Öte yandan bu aralar kendimi yok gibi hissetmeye başladım :). Sosyal medyada insanlar o kadar çok şey paylaşıyor ki, telefonuma doluşan uyarıları okudukça onlar varmış da ben yokmuşum gibi bir his oluşuyor içimde. Çok şaşırıyorum, insanlar bu kadar çok fotoğrafı, videoyu nasıl çekiyor, eliyor, editliyor, paylaşıyor. Hele o storyler yok mu! Ben koşarken ilginç bir şey görüp fotoğraf çeksem onu story şeklinde paylaşmak o kadar zor geliyor ki, uğraşırken bir süre sonra sıkılıp vazgeçiyorum. Daha önemli şeyler yapabileceğim birkaç dakikayı o garip arayüzle boğuşarak geçirmek istemiyorum. Acaba yaşlandım mı diye de düşündüm, ama ı-ıh hayır, bence bu yaşlılık değil. Benim işim zaten teknoloji, yazılım, kullanıcı arayüzleri ve uygulamalar. Onları anlamamam veya kullanamamam söz konusu değil. Sadece gereksiz, işlevsiz ve saçma geliyor. Yanlış anlaşılmak da istemem, sosyal medyaya karşı değilim, birçok yönüyle hoşuma da gidiyor ama acaba insanlık yine bir şeylerin ucunu mu kaçırıyor? Eğer bunları yaratarak ve paylaşarak var olacaksak ben yok olmaya başladım bile. İnsanlar sadece orada gördüklerini zihinlerinde var ediyorlarsa, ben artık yokum zaten. Instagram hesabıma bakıyorum, ortalama paylaşım frekansım 1-1,5 ayda bir. Hoşçakal Mert, sen artık bizim dünyamızda yoksun. E ne yapalım, varsın öyle olsun. Ama unutmayın, ben gerçek hayatta varım ve daha fazla şey öğrenerek, daha çok düşünerek, bir şeylerin daha fazla farkına vararak, her geçen gün daha da çok var olmaya çalışıyorum. Belki bir gün yeniden hep birlikte gerçeklikte var oluruz.
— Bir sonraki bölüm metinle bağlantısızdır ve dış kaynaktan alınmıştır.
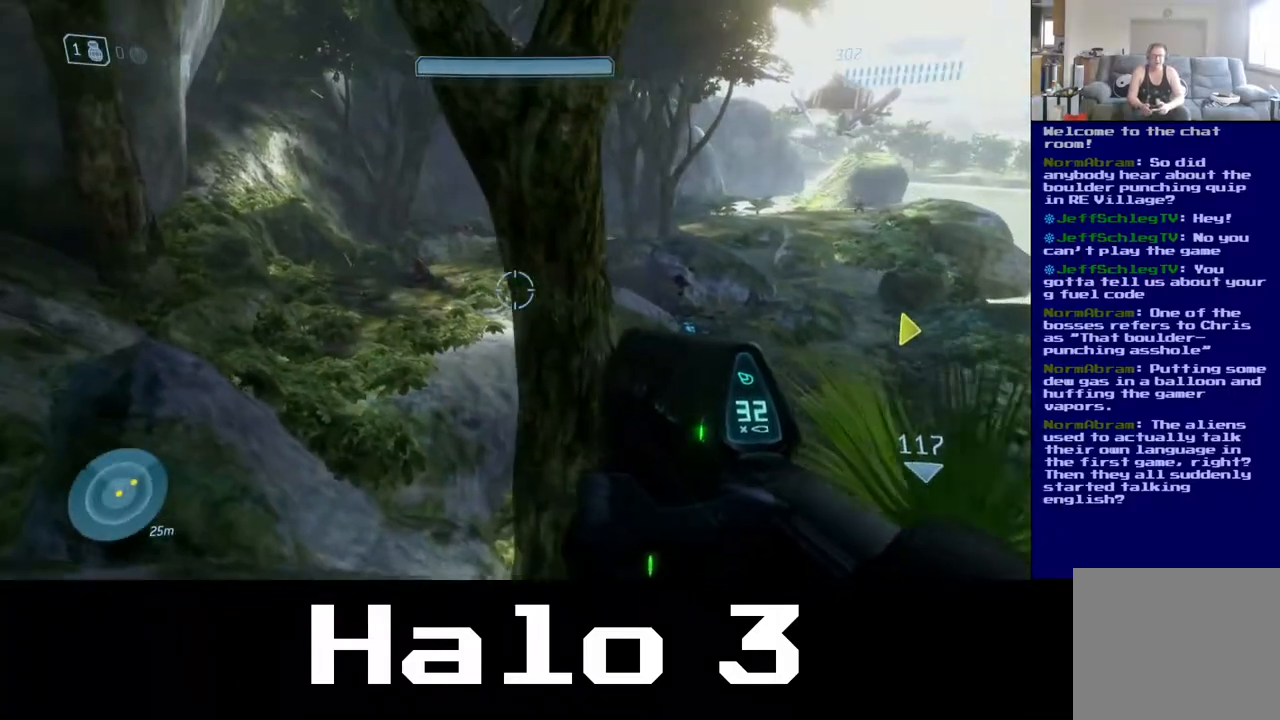
{"buttons": ["A"], "left_stick": "up-left", "right_stick": "center", "events": [[83, "left_stick", "up-left"], [433, "A", "down"]]}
2016-2017 gibi Expanse roman serisinin ilk 3 kitabını okumuştum. Bilim kurguyu çok severim, hem edebiyatını hem de sinemasını. Bilim kurgu hard ve soft olarak kabaca ikiye ayrılır. Hard olan tarafta daha fazla bilim, teknoloji, mühendislik gibi detaylara yer verilir. Soft tarafta ise geleceğin dünyasında ya da fantezi dünyalarda olabilecek farklılıkların insanın yaşamına, psikolojisine, toplumların davranış ve kültürlerine etkisine odaklanılır. Expanse serisi hard ağırlıklı ama soft taraftan da elini çekmemiş çok güzel bir kitap serisi. Yazarları aslında Daniel Abraham ve Ty Franck isimli iki kişi ama bilim kurguda 3 hatta 4 isimli yazarların daha çok sattığını düşünüp bu işe başlarken kendilerine sahte bir isim seçmişler: James S. A. Corey. Ad ve soyad sırasıyla Abraham’ın ve Franck’in göbek adları ve S. A. da Abraham’ın kızının adı ve soyadının baş harfleri. Kitap serisini halen yazmaya devam ediyorlar. Şimdiye kadar 9 kitap oldu. Sanırım henüz sadece ilk 3 kitap Türkçeye çevrildi. 2016 – 2022 arası ilk 6 kitap, 6 sezon olacak şekilde dizi olarak da çekildi. İlk 3 kitabı okurken hem hikayeyi çok beğenmiştim hem de bilimsel konularda ve mühendislik bilgilerinde ne kadar detaycı ve gerçekçi yazdıklarını görüp hayran kalmıştım. Sonrasında dizilerin de ilk sezonu izlemiş, sanırım kitapların çok fazla etkisinde olduğumdan diziye çok ısınamamıştım. Son dönemde diziyi izlemeye yeniden başladık ve bu sefer çok beğenerek ilerliyoruz. Şimdi fark ediyorum ki dizi de kitaplar kadar başarılı. Kitapların anlatmaya çalıştıkları dünyayı çok güzel yaratmışlar. Dizi devam ederse izleyerek etmezse de 7. kitapla yeniden o dünyaya döneceğim galiba. Hem kitapları hem de diziyi şiddetle öneriyorum.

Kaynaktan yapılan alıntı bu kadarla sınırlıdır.